En septembre 2019, Danielle McCann, alors ministre de la Santé, et Isabelle Charest, ministre déléguée à l’Éducation, ont lancé les travaux en vue de la première Stratégie nationale sur les commotions cérébrales. Danielle McCann a parlé d’inclure les personnes âgées, mais aucune mention des femmes aux prises avec un conjoint violent. D’ailleurs, il n’y avait pas de représentant des milieux d’aide aux victimes de violence conjugale parmi les experts qui participaient aux travaux. (Nos demandes d'entrevues ont été refusées, mais dans un courriel, le ministère de la Santé nous assure tenir compte désormais de ces femmes, ndlr). Et dans le dernier plan d’action pour lutter contre la violence conjugale au Québec annoncé en décembre dernier, on ne parle pas non plus des femmes qui subissent un traumatisme crânien aux mains de leur conjoint.
Avec la pandémie, les cas de violence conjugale augmentent. Les risques de traumatismes crâniens aussi. Manon Monastesse remarque : "Ça, ça nous a beaucoup ébranlées de voir qu’en si peu de temps il y avait une augmentation au niveau de la sévérité des violences qui ont été vécues par ces femmes et ces enfants [...]. On a vu là une aggravation de la violence qu'elles ont vécue à la fois physique, à la fois psychologique".
La répétition des coups à la tête comporte des risques à long terme de développer des maladies neurodégénératives, notamment l’encéphalopathie traumatique chronique (ETC). L’ETC fait couler beaucoup d’encre depuis une vingtaine d’années; on l’avait alors découverte en étudiant le cerveau d’athlètes professionnels.

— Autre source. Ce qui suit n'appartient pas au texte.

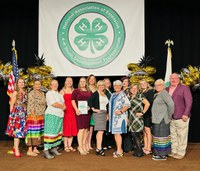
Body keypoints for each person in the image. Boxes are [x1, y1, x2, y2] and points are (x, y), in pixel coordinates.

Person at [166, 73, 192, 159]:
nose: (173, 80)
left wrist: (186, 113)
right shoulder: (166, 89)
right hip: (170, 117)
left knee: (182, 135)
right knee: (173, 135)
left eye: (175, 78)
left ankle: (181, 152)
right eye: (171, 78)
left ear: (179, 79)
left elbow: (189, 102)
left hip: (181, 116)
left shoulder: (184, 88)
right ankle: (174, 151)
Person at [151, 79, 174, 161]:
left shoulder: (164, 93)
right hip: (157, 119)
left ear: (163, 85)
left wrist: (168, 116)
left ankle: (162, 155)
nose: (157, 86)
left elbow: (171, 105)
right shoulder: (157, 94)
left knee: (162, 137)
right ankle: (159, 154)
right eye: (156, 85)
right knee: (158, 137)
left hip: (162, 120)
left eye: (159, 85)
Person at [43, 79, 66, 159]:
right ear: (50, 85)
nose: (55, 85)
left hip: (59, 115)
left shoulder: (60, 95)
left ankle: (54, 148)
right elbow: (53, 103)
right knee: (50, 132)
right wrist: (62, 106)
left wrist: (63, 106)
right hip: (51, 114)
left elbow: (63, 103)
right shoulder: (49, 93)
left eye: (56, 84)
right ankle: (46, 150)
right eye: (53, 84)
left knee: (57, 132)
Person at [5, 78, 27, 158]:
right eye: (20, 82)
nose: (21, 83)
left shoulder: (25, 92)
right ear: (17, 84)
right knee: (17, 133)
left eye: (23, 82)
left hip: (24, 113)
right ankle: (16, 150)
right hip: (17, 114)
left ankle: (15, 147)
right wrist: (12, 116)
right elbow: (12, 104)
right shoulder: (15, 92)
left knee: (21, 132)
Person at [109, 80, 130, 158]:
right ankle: (119, 149)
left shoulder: (122, 95)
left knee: (118, 133)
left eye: (118, 85)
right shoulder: (113, 95)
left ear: (121, 87)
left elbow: (127, 105)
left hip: (120, 118)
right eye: (115, 85)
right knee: (115, 134)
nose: (116, 87)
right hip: (113, 118)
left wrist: (121, 111)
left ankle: (119, 151)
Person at [25, 79, 46, 156]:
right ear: (33, 85)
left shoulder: (42, 93)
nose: (38, 85)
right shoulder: (31, 93)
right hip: (33, 115)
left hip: (41, 115)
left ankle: (35, 148)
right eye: (36, 84)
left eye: (39, 84)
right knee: (32, 133)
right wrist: (34, 117)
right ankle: (29, 150)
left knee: (38, 133)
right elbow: (31, 106)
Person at [128, 84, 150, 157]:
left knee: (136, 135)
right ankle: (138, 150)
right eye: (132, 88)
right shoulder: (129, 97)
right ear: (130, 89)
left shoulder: (140, 96)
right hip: (131, 118)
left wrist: (142, 113)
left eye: (135, 88)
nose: (134, 90)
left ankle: (140, 152)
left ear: (138, 89)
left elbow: (147, 104)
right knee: (133, 135)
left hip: (138, 118)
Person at [72, 77, 92, 155]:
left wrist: (89, 107)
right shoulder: (76, 91)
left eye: (84, 81)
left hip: (87, 113)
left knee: (86, 129)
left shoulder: (89, 91)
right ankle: (80, 146)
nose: (83, 83)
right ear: (79, 83)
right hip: (79, 112)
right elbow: (73, 101)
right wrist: (76, 109)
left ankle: (83, 146)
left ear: (86, 82)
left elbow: (91, 101)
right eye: (81, 81)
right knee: (81, 129)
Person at [88, 80, 109, 156]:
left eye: (102, 85)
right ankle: (99, 148)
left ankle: (98, 148)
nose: (101, 87)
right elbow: (89, 101)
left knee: (101, 131)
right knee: (100, 131)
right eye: (100, 85)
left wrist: (107, 114)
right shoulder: (96, 93)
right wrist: (93, 109)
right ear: (97, 86)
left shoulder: (104, 93)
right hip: (98, 114)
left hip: (104, 113)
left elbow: (106, 105)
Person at [60, 77, 77, 152]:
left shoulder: (75, 90)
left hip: (73, 111)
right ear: (65, 82)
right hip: (65, 111)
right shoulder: (62, 91)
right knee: (66, 128)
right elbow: (60, 102)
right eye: (68, 81)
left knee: (72, 127)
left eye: (71, 81)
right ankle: (65, 146)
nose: (69, 82)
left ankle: (70, 145)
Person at [139, 79, 155, 155]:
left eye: (144, 83)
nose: (143, 84)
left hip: (148, 113)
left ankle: (149, 148)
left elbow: (151, 104)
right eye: (141, 84)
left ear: (147, 83)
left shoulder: (150, 91)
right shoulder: (141, 92)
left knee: (147, 130)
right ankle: (145, 146)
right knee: (144, 131)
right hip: (142, 114)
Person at [86, 74, 97, 151]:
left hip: (94, 111)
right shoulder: (86, 88)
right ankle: (85, 144)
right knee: (86, 128)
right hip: (87, 110)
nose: (92, 80)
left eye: (93, 79)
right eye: (90, 79)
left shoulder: (97, 88)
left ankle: (89, 143)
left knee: (91, 128)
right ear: (88, 80)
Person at [102, 78, 113, 150]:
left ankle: (109, 143)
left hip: (112, 111)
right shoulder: (104, 92)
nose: (107, 83)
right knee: (105, 128)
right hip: (106, 111)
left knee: (109, 128)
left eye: (108, 82)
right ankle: (104, 144)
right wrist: (107, 113)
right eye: (105, 82)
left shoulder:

L’ex-conjoint de Danielle a été condamné à 30 mois de prison et inscrit au Registre national des délinquants sexuels pour 20 ans. Une mince consolation pour cette femme qui essaie tant bien que mal de se reconstruire. Ces blessures ont bouleversé sa vie quotidienne. "J'ai l'impression que tous ces gens-là voient dans mon front que moi j'ai de la misère juste à faire mon épicerie [...]. Tu pousses ton panier Danielle, tu fais les rangées, tu respires." Cet accès de rage a aussi affecté son gagne-pain. Incapable de se concentrer, elle ne pourra jamais reprendre le travail.